Many of the characters were Irish Catholics from Baltimore and rooted for the Colts or the Ravens and sometimes the Redskins. You had your occasional token African-American or Japanese-American, in one case an ugly F-15 jet fighter pilot who was a woman.

The bad guys were carbon copies of fascists, commies and cruel-hearted dictators. At the time when his first novels were coming out, I was posted in the Soviet Union as a news correspondent. They made for great and light reading on the long plane rides over.

But once I got to know more about Moscow and other Evil Empire spots, I realized just how goofy Clancy really was. Real Russians didn’t talk the way he set up his dialogue. The timing was also way off. “The Cardinal of the Kremlin”of the 1980s  was based on 1960s master spy Oleg Penkovsky who was executed around the time of the Cuban Missile Crisis. One hotshot, female CIA operative who got the eye for cheering her son on at a Moscow hockey game was actually based on a real CIA officer who got caught in a much more mundane way by  sloppily leaving secrets near a major rail bridge over the Moscow River.

One problem was that Clancy was stealing examples from years before as the Soviet Union was changing extremely quickly and then crumbling. I always made that connection when I tucked my over-heated Clancy novel away in my bag when I landed at Moscow’s Sheremetyevo Airport and faced the passport and customs control officials of what was really a Third World country (albeit one with rockets).

For that matter, Clancy’s “SOSUS” network  of underwater microphones spanning the Atlantic in the 1980s to listen for Russian submarines had actually been set up in the 1950s.

Even so, technology was the real hero in Clancy’s novels. It was just in time for the 1980s. After stagflation and economic misery, Reagan’s government spending was creating a real Keynesian and defense-based economic boom (leaving a lot of debt, no matter what conservatives say today). Personal computers were starting to overtake mainframes and the Internet was in its infancy. A lot of the gear actually did come from the military and Clancy exploited this like the master reporter he was.

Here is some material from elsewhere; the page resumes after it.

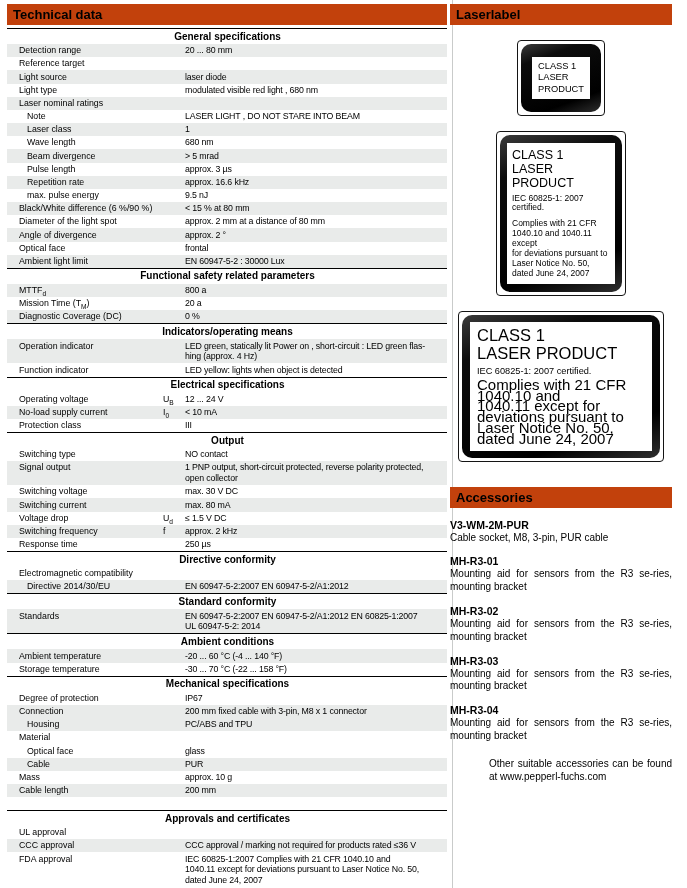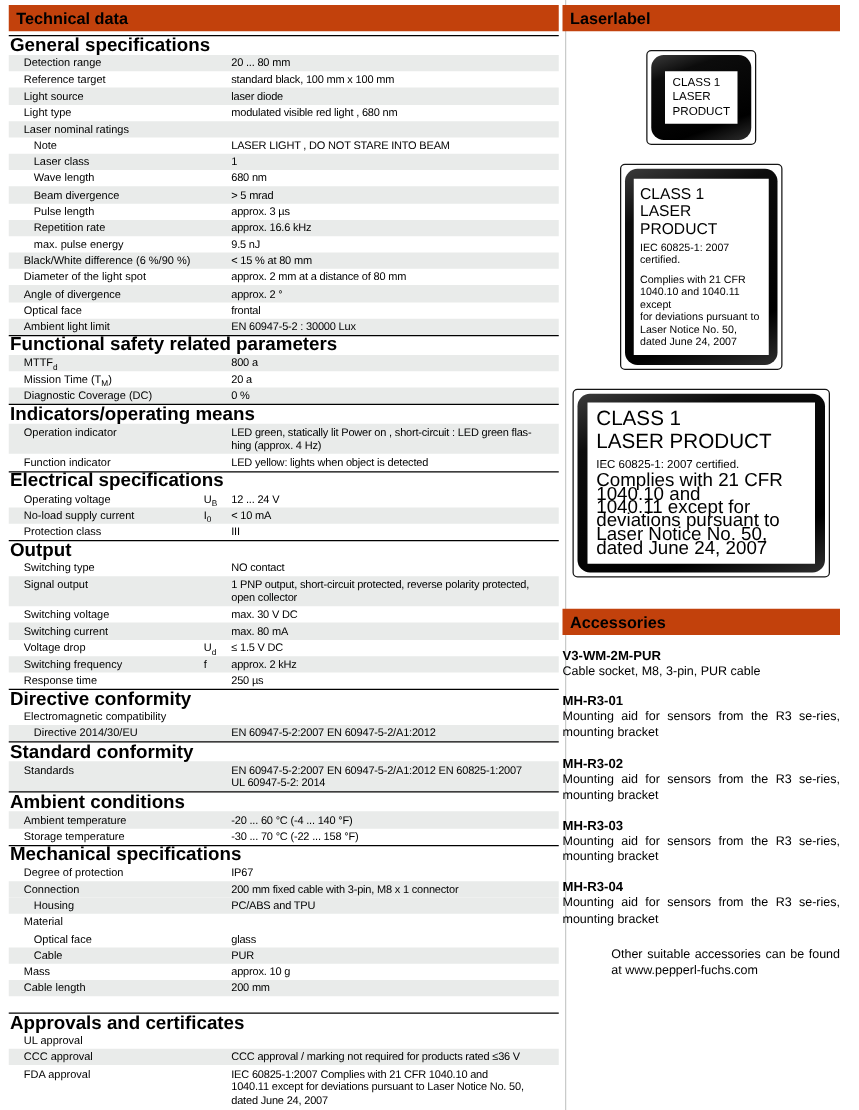"General specifications" .sec-header { font-size: 15px -> 10px; text-align: none -> center }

Naturally, the technology was nearly Godlike in its infallibility. It ALWAYS worked regardless whether it was a space-based laser, an underwater sonobuoy or an ultra-fast microburst radio transmitter. American grunts were always brave. Pilots never mistakenly bombed civilians. Clancy’s later work was a lot weaker, involving barely disguised advertising tomes for various parts of the defense machine.

Personally, Clancy did not seem like a nice man. A chubby, near-sighted insurance salesman who lived for years in Maryland’s rural Calvert County, he always seemed to have an inferiority complex that he made up for by shooting off pistols with the FBI or creating admirable military and spy officials that he never could be.

He was perhaps the biggest and best marketer for Virginia and his home state of Maryland. So, it is indeed ironic that the conservatives who adored Clancy and his comic book world likewise hate the very same federal workers and the government that employs them. They are now being punished for Congress’s lack of political skill.